What needs to be done: Please reproduce all the data exactly as written and omit the pictures.

Input data:
==*==
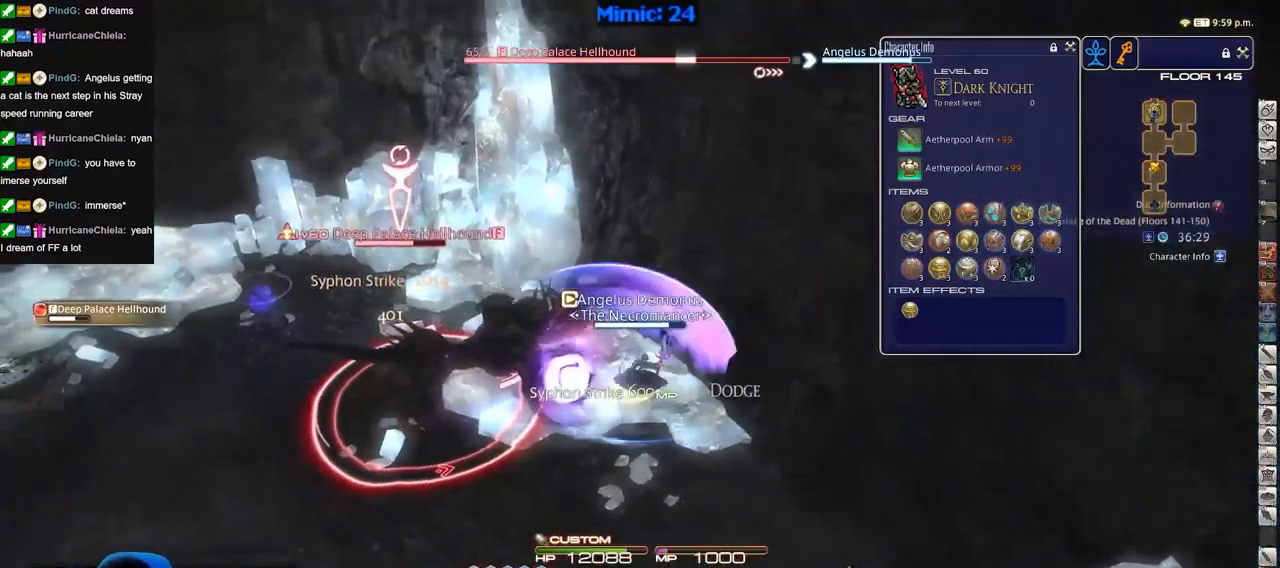
{"keys": ["a", "rbracket"], "events": [[16, "rbracket", "down"], [333, "w", "up"]]}
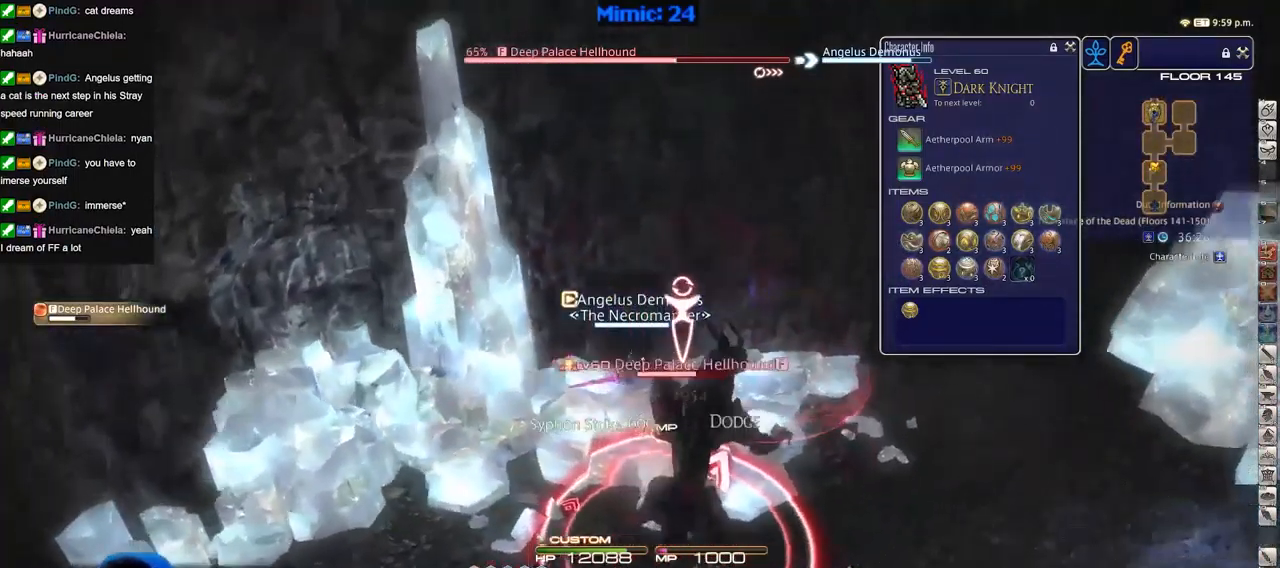
{"keys": ["3"], "events": [[34, "s", "down"], [117, "rbracket", "up"], [167, "rbracket", "down"], [217, "a", "up"], [217, "rbracket", "up"], [217, "s", "up"], [301, "rbracket", "down"], [351, "3", "down"], [351, "rbracket", "up"], [401, "3", "up"], [501, "3", "down"]]}
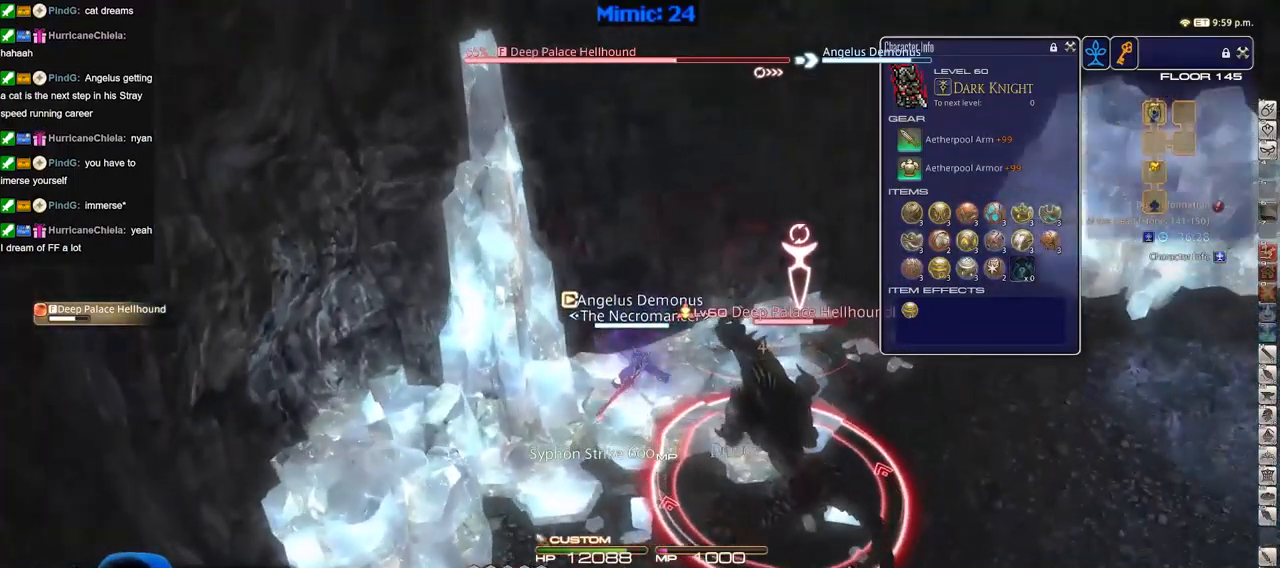
{"keys": [], "events": [[33, "3", "up"], [133, "3", "down"], [183, "3", "up"]]}
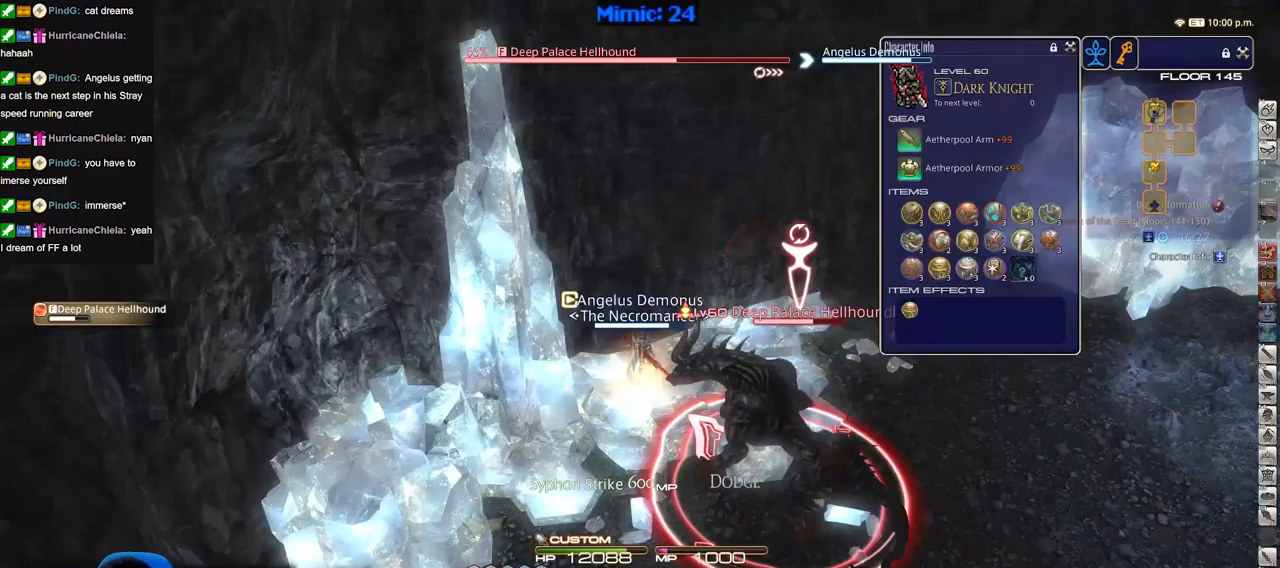
{"keys": ["d", "p"], "events": [[150, "d", "down"], [150, "p", "down"]]}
==*==
Exercise result:
{"keys": ["a", "rbracket"], "events": [[16, "rbracket", "down"], [333, "w", "up"]]}
{"keys": ["3"], "events": [[34, "s", "down"], [117, "rbracket", "up"], [167, "rbracket", "down"], [217, "a", "up"], [217, "rbracket", "up"], [217, "s", "up"], [301, "rbracket", "down"], [351, "3", "down"], [351, "rbracket", "up"], [401, "3", "up"], [501, "3", "down"]]}
{"keys": [], "events": [[33, "3", "up"], [133, "3", "down"], [183, "3", "up"]]}
{"keys": ["d", "p"], "events": [[150, "d", "down"], [150, "p", "down"]]}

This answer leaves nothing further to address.